Wie groß ist demnach die Chance, daß Waldbestände sich an veränderte Klimabedingungen anpassen können? Eine mögliche Antwort darauf gab die anschließende Risikoanalyse: Zur Zeit sind 70 bis 75 Prozent des Waldes in der Schweiz von der Artenzusammensetzung her mäßig bis gut an die naturnahen Verhältnisse angepaßt, die restlichen Bestände hingegen schlecht. Bei moderatem Anstieg der Jahresmitteltemperatur (um 1,1 bis 1,4 Grad) sinkt der Anteil mäßig bis gut angepaßter Bestände dem Modell zufolge um 5 bis 10 Prozent, bei starkem Anstieg (um 2,2 bis 2,8 Grad) sogar um 10 bis 30 Prozent.

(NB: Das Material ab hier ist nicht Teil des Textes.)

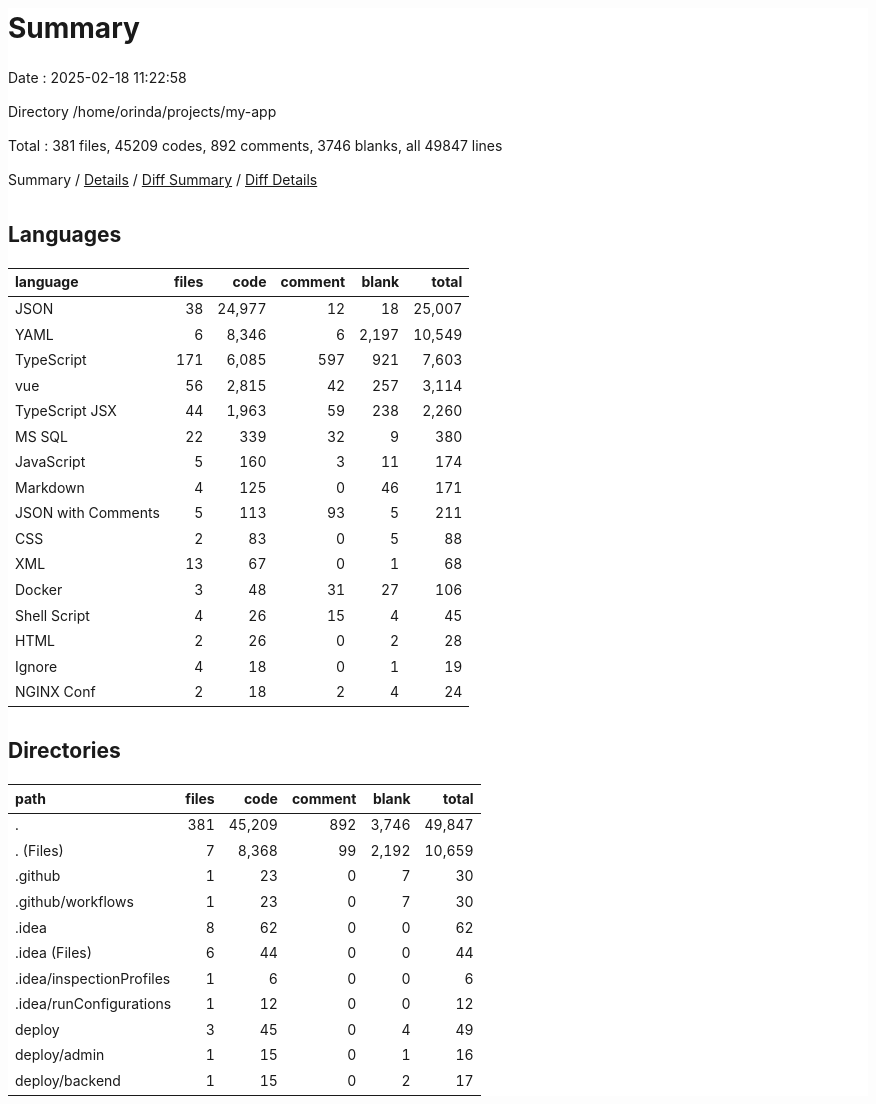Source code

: # Summary

Date : 2025-02-18 11:22:58

Directory /home/orinda/projects/my-app

Total : 381 files,  45209 codes, 892 comments, 3746 blanks, all 49847 lines

Summary / [Details](details.md) / [Diff Summary](diff.md) / [Diff Details](diff-details.md)

## Languages
| language | files | code | comment | blank | total |
| :--- | ---: | ---: | ---: | ---: | ---: |
| JSON | 38 | 24,977 | 12 | 18 | 25,007 |
| YAML | 6 | 8,346 | 6 | 2,197 | 10,549 |
| TypeScript | 171 | 6,085 | 597 | 921 | 7,603 |
| vue | 56 | 2,815 | 42 | 257 | 3,114 |
| TypeScript JSX | 44 | 1,963 | 59 | 238 | 2,260 |
| MS SQL | 22 | 339 | 32 | 9 | 380 |
| JavaScript | 5 | 160 | 3 | 11 | 174 |
| Markdown | 4 | 125 | 0 | 46 | 171 |
| JSON with Comments | 5 | 113 | 93 | 5 | 211 |
| CSS | 2 | 83 | 0 | 5 | 88 |
| XML | 13 | 67 | 0 | 1 | 68 |
| Docker | 3 | 48 | 31 | 27 | 106 |
| Shell Script | 4 | 26 | 15 | 4 | 45 |
| HTML | 2 | 26 | 0 | 2 | 28 |
| Ignore | 4 | 18 | 0 | 1 | 19 |
| NGINX Conf | 2 | 18 | 2 | 4 | 24 |

## Directories
| path | files | code | comment | blank | total |
| :--- | ---: | ---: | ---: | ---: | ---: |
| . | 381 | 45,209 | 892 | 3,746 | 49,847 |
| . (Files) | 7 | 8,368 | 99 | 2,192 | 10,659 |
| .github | 1 | 23 | 0 | 7 | 30 |
| .github/workflows | 1 | 23 | 0 | 7 | 30 |
| .idea | 8 | 62 | 0 | 0 | 62 |
| .idea (Files) | 6 | 44 | 0 | 0 | 44 |
| .idea/inspectionProfiles | 1 | 6 | 0 | 0 | 6 |
| .idea/runConfigurations | 1 | 12 | 0 | 0 | 12 |
| deploy | 3 | 45 | 0 | 4 | 49 |
| deploy/admin | 1 | 15 | 0 | 1 | 16 |
| deploy/backend | 1 | 15 | 0 | 2 | 17 |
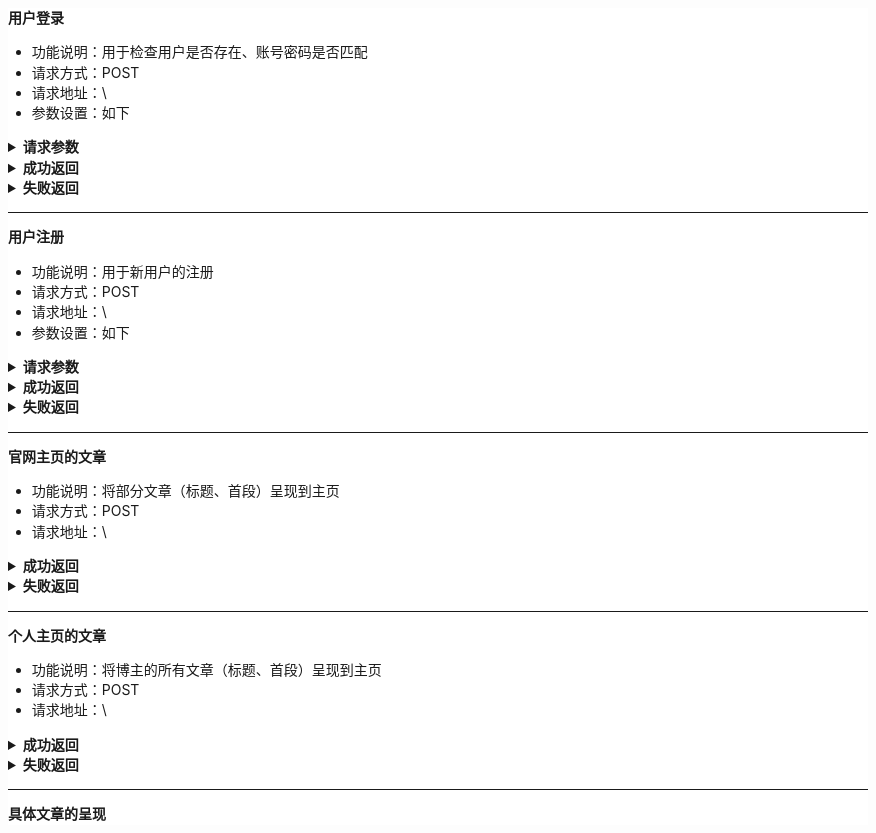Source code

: 
<span id="login">**用户登录**</span>


- 功能说明：用于检查用户是否存在、账号密码是否匹配
- 请求方式：POST
- 请求地址：\
- 参数设置：如下


<details><summary><strong>请求参数</strong></summary></details>

<details><summary><strong>成功返回</strong></summary></details>


<details><summary><strong>失败返回</strong></summary></details>


----

<span id="register">**用户注册**</span>

- 功能说明：用于新用户的注册
- 请求方式：POST
- 请求地址：\
- 参数设置：如下

<details><summary><strong>请求参数</strong></summary></details>

<details><summary><strong>成功返回</strong></summary></details>


<details><summary><strong>失败返回</strong></summary></details>


---

<span id="home_article">**官网主页的文章**</span>

- 功能说明：将部分文章（标题、首段）呈现到主页
- 请求方式：POST
- 请求地址：\

<details><summary><strong>成功返回</strong></summary></details>


<details><summary><strong>失败返回</strong></summary></details>


---

<span id="personal_article">**个人主页的文章**</span>

- 功能说明：将博主的所有文章（标题、首段）呈现到主页
- 请求方式：POST
- 请求地址：\

<details><summary><strong>成功返回</strong></summary></details>

<details><summary><strong>失败返回</strong></summary></details>


---

<span id="article"><strong>具体文章的呈现</strong></span>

Demnach haben also immerhin 40 bis 65 Prozent aller Schweizer Wälder vom Artenspektrum her eine gute Chance, sich einem starkem Temperaturanstieg anzupassen. Der erhöhte Anteil schlecht angepaßter Bestände bedeutet aber nicht zwangsläufig, daß diese Wälder im Laufe der Zeit abstürben, wie die heutigen Fichten-Monokulturen im Schweizer Mittelland belegen. Aber immerhin stellt eine nicht standortgerechte Bestockung ein erhöhtes Risiko für mechanische Schäden, Trockenstress und Pathogene dar.

Risikoanalysen sind keine Prognosen, sondern dienen dazu, ökologische Auswirkungen von Umweltveränderungen aufgrund der vorhandenen Datenbasis abzuschätzen. Für die Wälder im Alpenraum lassen sich anhand der vorliegenden Ergebnisse solche Gebiete ermitteln, die schlecht an Temperaturerhöhungen angepaßt sind, was eine fortwährende Überprüfung der Naturschutzziele erforderlich macht. Verdichtete sich der Verdacht auf einen Klimawandel, könnte hier durch gezielte Eingriffe die Artenzusammensetzung verändert und somit das Risiko eines Zusammenbruchs von Beständen erheblich vermindert werden.